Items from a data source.
↓↓↓

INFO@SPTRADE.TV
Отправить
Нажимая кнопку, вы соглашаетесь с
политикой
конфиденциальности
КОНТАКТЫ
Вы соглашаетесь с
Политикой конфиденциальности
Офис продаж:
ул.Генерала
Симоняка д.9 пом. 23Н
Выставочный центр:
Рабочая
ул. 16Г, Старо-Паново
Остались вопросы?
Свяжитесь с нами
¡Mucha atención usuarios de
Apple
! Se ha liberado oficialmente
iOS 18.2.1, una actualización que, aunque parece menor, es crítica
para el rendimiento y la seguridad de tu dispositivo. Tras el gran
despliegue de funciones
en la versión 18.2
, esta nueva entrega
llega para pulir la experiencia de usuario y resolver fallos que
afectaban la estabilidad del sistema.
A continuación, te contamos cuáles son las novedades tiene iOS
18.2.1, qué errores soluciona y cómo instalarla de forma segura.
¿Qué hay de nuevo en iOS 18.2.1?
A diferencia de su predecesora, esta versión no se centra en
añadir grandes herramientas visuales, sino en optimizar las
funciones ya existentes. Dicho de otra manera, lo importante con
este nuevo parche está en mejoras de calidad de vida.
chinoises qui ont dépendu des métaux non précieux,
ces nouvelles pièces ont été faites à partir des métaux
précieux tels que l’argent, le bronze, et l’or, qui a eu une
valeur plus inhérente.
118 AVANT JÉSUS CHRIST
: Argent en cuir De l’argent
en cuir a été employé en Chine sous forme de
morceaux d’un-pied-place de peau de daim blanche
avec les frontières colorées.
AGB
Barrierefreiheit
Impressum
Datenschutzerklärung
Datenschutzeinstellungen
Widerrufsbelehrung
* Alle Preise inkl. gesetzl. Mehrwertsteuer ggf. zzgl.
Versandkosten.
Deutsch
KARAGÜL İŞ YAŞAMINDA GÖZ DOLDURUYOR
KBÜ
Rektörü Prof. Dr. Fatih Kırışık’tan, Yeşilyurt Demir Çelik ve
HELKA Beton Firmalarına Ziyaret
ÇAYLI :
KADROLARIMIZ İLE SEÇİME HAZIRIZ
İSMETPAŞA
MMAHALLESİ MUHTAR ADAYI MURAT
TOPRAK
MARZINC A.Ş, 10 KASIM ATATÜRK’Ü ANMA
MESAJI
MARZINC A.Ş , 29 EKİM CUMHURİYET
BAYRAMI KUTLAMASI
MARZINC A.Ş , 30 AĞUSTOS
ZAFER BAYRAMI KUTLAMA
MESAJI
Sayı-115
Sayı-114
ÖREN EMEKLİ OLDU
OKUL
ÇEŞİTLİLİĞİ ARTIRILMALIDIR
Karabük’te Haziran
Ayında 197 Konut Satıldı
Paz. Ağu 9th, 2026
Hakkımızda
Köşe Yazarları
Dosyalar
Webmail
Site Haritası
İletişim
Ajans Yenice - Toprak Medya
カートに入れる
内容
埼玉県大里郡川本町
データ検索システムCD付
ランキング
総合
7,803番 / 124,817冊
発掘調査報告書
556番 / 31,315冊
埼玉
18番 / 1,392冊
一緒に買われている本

↑↑↑

Description of the task. Copy range, inclusive: the line holding "este nuevo parche" to the line holding "BAYRAMI KUTLAMASI". Reproduce exactly those lines of the records above and no others.

Result below.
este nuevo parche está en mejoras de calidad de vida.
chinoises qui ont dépendu des métaux non précieux,
ces nouvelles pièces ont été faites à partir des métaux
précieux tels que l’argent, le bronze, et l’or, qui a eu une
valeur plus inhérente.
118 AVANT JÉSUS CHRIST
: Argent en cuir De l’argent
en cuir a été employé en Chine sous forme de
morceaux d’un-pied-place de peau de daim blanche
avec les frontières colorées.
AGB
Barrierefreiheit
Impressum
Datenschutzerklärung
Datenschutzeinstellungen
Widerrufsbelehrung
* Alle Preise inkl. gesetzl. Mehrwertsteuer ggf. zzgl.
Versandkosten.
Deutsch
KARAGÜL İŞ YAŞAMINDA GÖZ DOLDURUYOR
KBÜ
Rektörü Prof. Dr. Fatih Kırışık’tan, Yeşilyurt Demir Çelik ve
HELKA Beton Firmalarına Ziyaret
ÇAYLI :
KADROLARIMIZ İLE SEÇİME HAZIRIZ
İSMETPAŞA
MMAHALLESİ MUHTAR ADAYI MURAT
TOPRAK
MARZINC A.Ş, 10 KASIM ATATÜRK’Ü ANMA
MESAJI
MARZINC A.Ş , 29 EKİM CUMHURİYET
BAYRAMI KUTLAMASI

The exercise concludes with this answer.